Immagine articolo Fucine MuteTiziana Carpinelli: Ci troviamo assieme al poeta Giampiero Neri e approfittiamo per rivolgergli alcune domande. Con semplicità lieve e al contempo quasi onirica lei raccoglie nel Teatro Naturale l’essenza della quotidianità e del creato, mettendo in luce la paradossale vanità ingannevole di ciò che appare: ci può dare una definizione della sua visione?

Giampiero Neri: Volendo indicare la scena del mondo, gli orientali parlano di immagini del mondo  fluttuante. Io mi sento molto vicino a questa definizione.

TC: La sua è una poesia che dissemina segnali, indizi, apparizioni come fossero foglie di verità trasportate dal vento: a suo avviso il Poeta dev’essere un osservatore silente che raccoglie il dualismo della realtà? Il Bene e il Male esprimono una dicotomia necessariamente irriducibile?

GN: Penso a un osservatore che descrive e non giudica, ma quanto a Bene e Male, penso che siano compresenti in ognuno di noi, come la luce e l’ombra.

TC: In Teatro Naturale lei canta il gufo, il pesce d’acqua dolce, la lumaca: cosa rappresentano?

GN: Sono esempi paralleli della nostra stessa vita, “ritratti in maschera”, come ha osservato qualche critico, storie che continueranno a ripetersi sulla scena del teatro naturale, secondo uno schema il cui significato ci sfugge.

TC: Nella poesia Storia Naturale lei scrive, con una straordinaria alchimia del linguaggio, i seguenti versi:

Come punte di selce i frammenti
della memoria e del sogno
si posavano sul fondo del lago.

Cosa rappresenta per lei la memoria?

GN: Penso di essere legato soprattutto alle memorie della mia vita adolescente, mi sembra anche compito della poesia quello di custodire le memorie, in modo che non si perda la traccia del passato.

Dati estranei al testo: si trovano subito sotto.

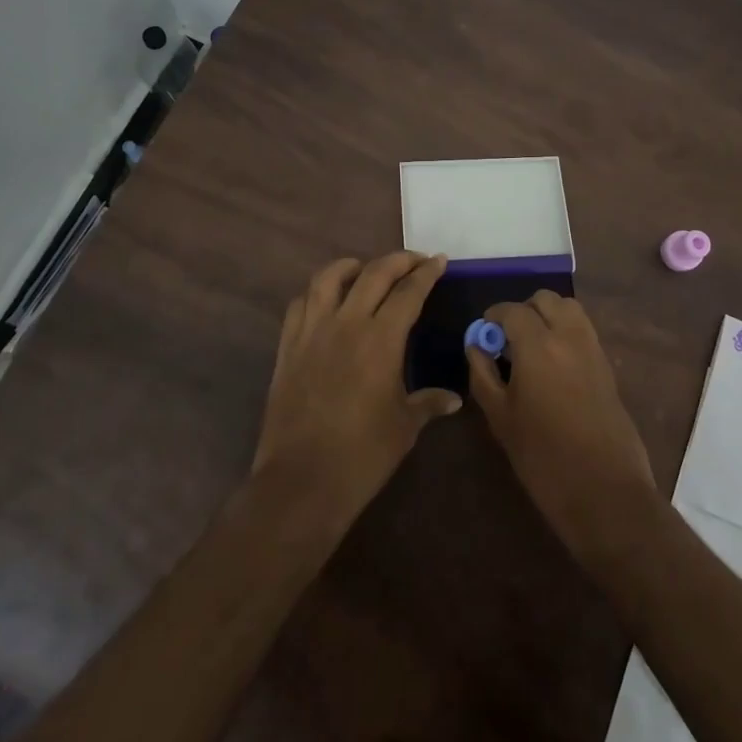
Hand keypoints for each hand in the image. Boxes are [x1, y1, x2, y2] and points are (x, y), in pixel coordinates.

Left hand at [252, 252, 458, 524]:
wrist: (302, 481)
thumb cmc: (363, 455)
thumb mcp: (405, 427)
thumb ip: (429, 403)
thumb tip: (453, 399)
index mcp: (381, 339)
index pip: (409, 292)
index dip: (426, 273)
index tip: (438, 260)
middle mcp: (347, 323)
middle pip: (374, 273)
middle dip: (398, 260)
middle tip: (415, 261)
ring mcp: (312, 331)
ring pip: (329, 277)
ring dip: (352, 266)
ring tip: (365, 270)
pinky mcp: (288, 346)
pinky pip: (300, 304)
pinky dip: (317, 293)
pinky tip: (326, 301)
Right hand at [467, 291, 658, 567]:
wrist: (605, 492)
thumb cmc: (543, 458)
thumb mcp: (500, 417)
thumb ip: (483, 374)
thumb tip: (476, 345)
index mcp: (538, 345)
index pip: (512, 310)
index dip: (493, 317)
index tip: (483, 334)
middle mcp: (569, 336)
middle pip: (545, 300)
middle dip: (523, 311)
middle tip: (508, 340)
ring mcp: (593, 350)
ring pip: (570, 310)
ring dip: (548, 316)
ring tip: (532, 348)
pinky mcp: (608, 367)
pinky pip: (584, 331)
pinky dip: (566, 332)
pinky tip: (553, 366)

TC: Il naturalismo descrittivo evocato nell’Erbario mi fa pensare ad una “poetica delle piccole cose” di pascoliana memoria: lei sente nel suo percorso questa eredità? E se sì, in che misura?

GN: I miei interessi sono andati più nella direzione della ricerca scientifica che letteraria, dai “Ricordi entomologici” del Fabre agli studi sulle termiti di E.Marais. Sono studi entrambi che sollevano i problemi più vasti della nostra esistenza.

Immagine articolo Fucine Mute

TC: Novalis ha detto: «Ogni cosa poetica deve essere fiabesca […] Il genuino poeta di fiabe è un veggente dell’avvenire ». Come si pone nei confronti di questa definizione?

GN: C’è un modo di guardare, in poesia, che può essere considerato caratteristico e in qualche modo “naif”, simile al “poeta di fiabe”.

TC: Vorrei riprendere per i lettori di Fucine una sua poesia:

INTERMEZZO (a Giorgio Luzzi)

Quello stormo di uccelli
si abbatteva vociante
sui rami di un albero
come a un traguardo.
Ma era un’altra la posta in gioco,
a dirigere il volo impetuoso.

L’evocazione del volo degli uccelli rimanda ad un traguardo che evidentemente travalica il mondo animale per identificarsi invece con la posta in gioco del vissuto umano. Cosa rappresenta oggi per lei questa posta in gioco?

GN: Si potrebbe dare più di una risposta ma riassuntivamente direi che, per chi scrive, è la stessa poesia.

TC: So che entro breve pubblicherà una nuova raccolta, può regalarci una anticipazione?

GN: Certamente.

Mimesis

Delle figure e dei fregi
si osservano sulle ali delle farfalle
e in altre specie diverse
ornamento e difesa insieme,
simili a cerchi e disegni
detti anche macchie ocellari,
sono una varietà di mimetismo
l’immaginario occhio di Dio che guarda.